What follows is a set of records; repeat all of them exactly.

---- RECORDS FOR THIS EXERCISE

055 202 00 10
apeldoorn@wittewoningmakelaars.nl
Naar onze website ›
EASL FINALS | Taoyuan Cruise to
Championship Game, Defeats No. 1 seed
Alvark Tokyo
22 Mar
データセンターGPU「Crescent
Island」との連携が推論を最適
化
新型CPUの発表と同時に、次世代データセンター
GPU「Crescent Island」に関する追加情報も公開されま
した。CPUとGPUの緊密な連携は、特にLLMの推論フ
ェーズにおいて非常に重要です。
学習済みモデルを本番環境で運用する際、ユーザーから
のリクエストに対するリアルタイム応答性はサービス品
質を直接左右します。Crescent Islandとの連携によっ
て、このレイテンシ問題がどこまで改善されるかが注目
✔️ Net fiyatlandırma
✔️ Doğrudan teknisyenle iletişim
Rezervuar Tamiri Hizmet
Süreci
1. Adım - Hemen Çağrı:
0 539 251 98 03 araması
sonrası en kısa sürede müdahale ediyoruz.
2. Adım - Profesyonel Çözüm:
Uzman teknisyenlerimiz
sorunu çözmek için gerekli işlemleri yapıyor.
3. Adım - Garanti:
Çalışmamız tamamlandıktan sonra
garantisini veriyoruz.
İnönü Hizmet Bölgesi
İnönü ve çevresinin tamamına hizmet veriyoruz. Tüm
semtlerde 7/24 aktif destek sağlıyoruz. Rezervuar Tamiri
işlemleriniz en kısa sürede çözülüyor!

--------

FINAL ANSWER |
055 202 00 10
apeldoorn@wittewoningmakelaars.nl
Naar onze website ›
EASL FINALS | Taoyuan Cruise to
Championship Game, Defeats No. 1 seed
Alvark Tokyo
22 Mar
データセンターGPU「Crescent
Island」との連携が推論を最適
化
新型CPUの発表と同時に、次世代データセンター
GPU「Crescent Island」に関する追加情報も公開されま
した。CPUとGPUの緊密な連携は、特にLLMの推論フ
ェーズにおいて非常に重要です。
学習済みモデルを本番環境で運用する際、ユーザーから
のリクエストに対するリアルタイム応答性はサービス品
質を直接左右します。Crescent Islandとの連携によっ
て、このレイテンシ問題がどこまで改善されるかが注目
✔️ Net fiyatlandırma
✔️ Doğrudan teknisyenle iletişim
Rezervuar Tamiri Hizmet
Süreci
1. Adım - Hemen Çağrı:
0 539 251 98 03 araması
sonrası en kısa sürede müdahale ediyoruz.
2. Adım - Profesyonel Çözüm:
Uzman teknisyenlerimiz
sorunu çözmek için gerekli işlemleri yapıyor.
3. Adım - Garanti:
Çalışmamız tamamlandıktan sonra
garantisini veriyoruz.
İnönü Hizmet Bölgesi
İnönü ve çevresinin tamamına hizmet veriyoruz. Tüm
semtlerde 7/24 aktif destek sağlıyoruz. Rezervuar Tamiri
işlemleriniz en kısa sürede çözülüyor!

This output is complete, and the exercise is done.